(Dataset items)
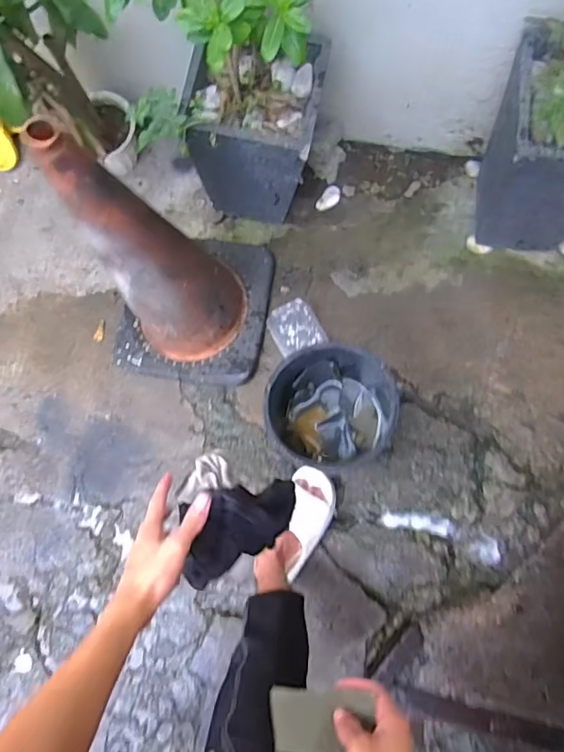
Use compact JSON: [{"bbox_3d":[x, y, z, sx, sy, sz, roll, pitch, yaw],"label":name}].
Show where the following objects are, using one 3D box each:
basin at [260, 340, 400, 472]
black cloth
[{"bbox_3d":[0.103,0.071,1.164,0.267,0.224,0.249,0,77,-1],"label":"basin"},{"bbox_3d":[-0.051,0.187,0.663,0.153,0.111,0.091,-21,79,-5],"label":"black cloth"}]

* * *

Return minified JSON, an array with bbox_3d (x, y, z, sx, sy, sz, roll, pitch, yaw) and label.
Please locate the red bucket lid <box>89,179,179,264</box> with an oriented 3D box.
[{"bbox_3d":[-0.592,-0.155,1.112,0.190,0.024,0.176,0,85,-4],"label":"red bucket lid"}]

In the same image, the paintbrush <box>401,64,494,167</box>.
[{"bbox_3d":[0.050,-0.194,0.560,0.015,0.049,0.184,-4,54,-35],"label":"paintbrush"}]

### Task to carry out
All lines with the word "JSON" must be located in the data and copied.

### Completed exercise
Use compact JSON: [{"bbox_3d":[x, y, z, sx, sy, sz, roll, pitch, yaw],"label":name}].
Return minified JSON, an array with bbox_3d (x, y, z, sx, sy, sz, roll, pitch, yaw) and label.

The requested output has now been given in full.